Yes, in terms of domestic politics, PM Støre may feel some headwinds as one of his coalition, the Socialist Left (SV) party, is also aboard with arms deliveries to the Kyiv régime—but, perhaps for conscientious reasons, twists and turns as ‘offensive’ systems are taboo while ‘defensive’ arms are all-o.k.
Sidenote: if you read Norwegian, or run the piece through machine translation, check out this hilariously moronic piece and see for yourself how the Socialist Left intellectually wets itself. Asked by Aftenposten if it would be, indeed, ‘possible to differentiate between defensive vs. offensive weapon systems in a war’, the SV (presumably) Central Committee responded in the following:
‘Yes, the Military itself uses these definitions, which we have adopted, and which form the basis for our decision. But there’s a slippery slope, which means that we have to consider this anew from delivery to delivery’, according to [Torgeir Knag Fylkesnes, the Socialist Left’s deputy leader] (my emphasis)

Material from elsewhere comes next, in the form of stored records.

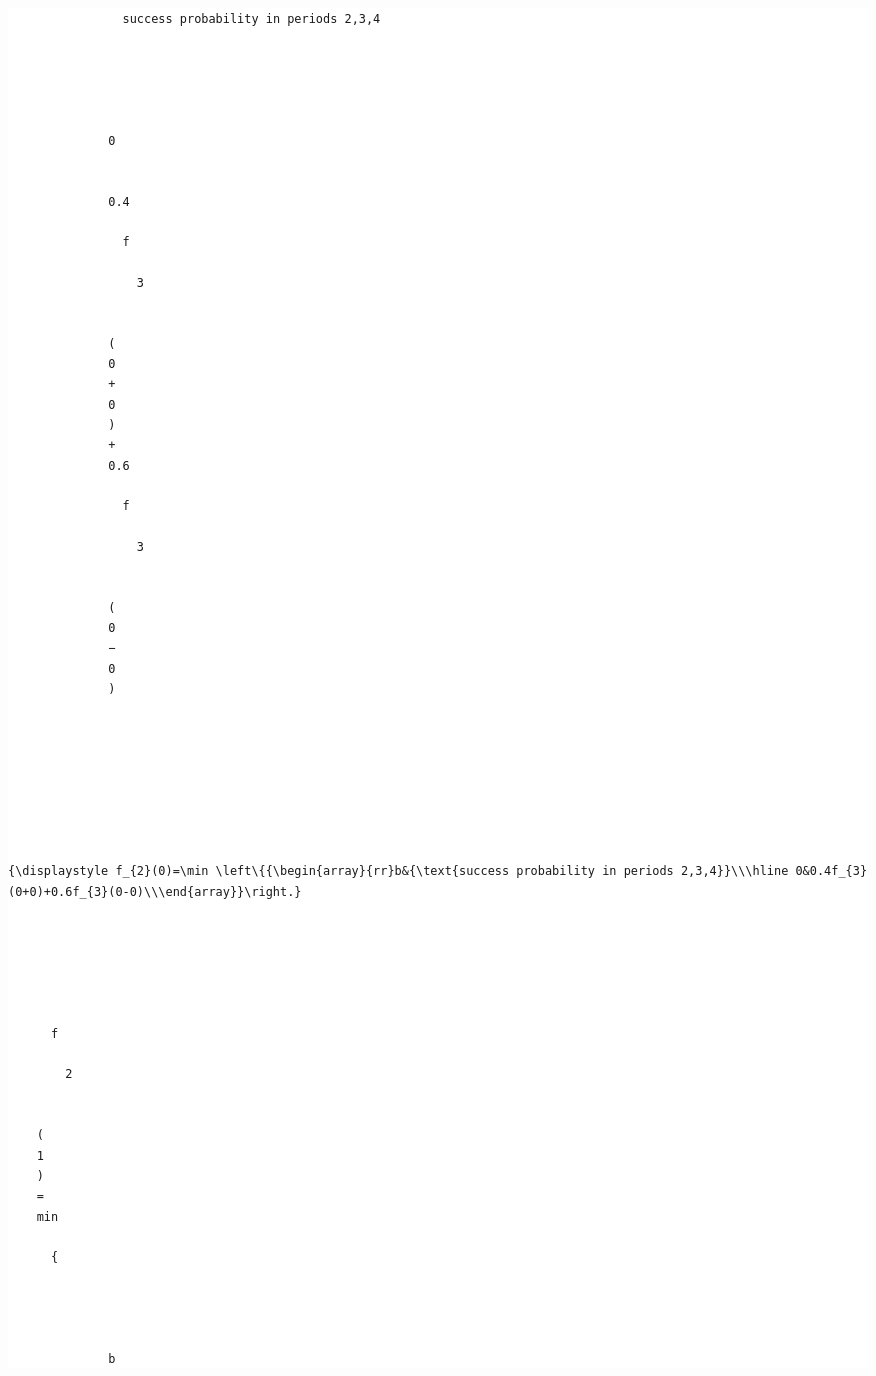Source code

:                 
                  
                    success probability in periods 2,3,4
                  
                
              
              
                
                  0
                
                
                  0.4
                  
                    f
                    
                      3
                    
                  
                  (
                  0
                  +
                  0
                  )
                  +
                  0.6
                  
                    f
                    
                      3
                    
                  
                  (
                  0
                  −
                  0
                  )
                
              
            
          
          
        
      
    
    {\displaystyle f_{2}(0)=\min \left\{{\begin{array}{rr}b&{\text{success probability in periods 2,3,4}}\\\hline 0&0.4f_{3}(0+0)+0.6f_{3}(0-0)\\\end{array}}\right.}
  

  
    
      
        
          f
          
            2
          
        
        (
        1
        )
        =
        min
        
          {
          
            
              
                
                  b
                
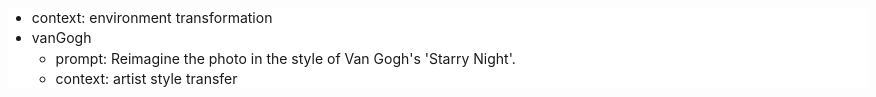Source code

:   - context: environment transformation
- vanGogh
  - prompt: Reimagine the photo in the style of Van Gogh's 'Starry Night'.
  - context: artist style transfer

And then there is this intellectual gem (which, apparently, didn’t bother Aftenposten):
‘There are two reasons for SV’s concern: the party does not wish to contribute offensive weapons that can be used beyond Ukraine’s borders. In addition, according to Fylkesnes, there is a fear that ‘easily tradable weapons can work for many decades to come, and may become very destabilising in the entire region, as we’ve seen in Syria’. (emphases mine)
So, we’ve learned that guns for Kyiv = good, as long as the Ukrainian Armed Forces don’t use them to shoot across their borders, because Syria.
Somehow, I’m becoming more and more afraid of these people in government as they try their hand at other things, such as the health care system (oh, wait, if only I could recall any problems in the more recent past) or the economy.
Also, do note the problematic assumption that ‘Norway’ = ‘the Norwegian people’, much like the Kyiv régime ≠ the Ukrainian people.
We should perhaps talk more about active citizenship, accountability for the people running government, and making them experience the consequences of their actions.
Please join me tomorrow for the second part of the contortions that masquerade as the ‘politics’ of western support for the Kyiv régime.
The newly formed Polish-Ukraine region needs Norway oil more than weapons.
The division between defensive and offensive weapons is not just politicial fiction though. Even an engineering corps temporary bridge or a helmet, or a flak vest counts as a "weapon" in the laws and ordinances regulating arms sales. It would f.e. be "weapons smuggling" if I was to bring my old swedish army bayonette while hiking and crossing a nationalborder, silly as it may seem - but laws are blunt.
Morals and ethics in war are justifications and rationalisations - always. If I told you that Sweden had a self-propelled artiellery piece designed to - apart from regular types of ammunition - also fire a massive rain of gas shells in order to stop soviet infantry, would you believe it?
As for secrecy, it's nothing special. All military transports and maneuvers are secret, even when they are en route to exercises using regular roads - the man taking and posting that photo has possibly committed a crime without realising it (basing this on swedish law, also contextual of course).
And the war is fueling not only british and american oligarchs, but Putin's cronies too. It's not like the swiss and italian banks they use are going to confiscate the billions of dollars Putin's gang has deposited there over the years, for the banks to invest in western businessesfor them. It is fully possible, even likely, that if one follows the thread of companies owning each other we'll find modern russian boyars from the court of Tsar Putin eating from the same trough as US and british "respected leaders of industry".
War, It's a racket, as Maj. Gen. Smedley Butler said. (Heck, it was a racket when Gustavus Adolphus was warring with the League too, only it was french and dutch bankers rather than italian and swiss.)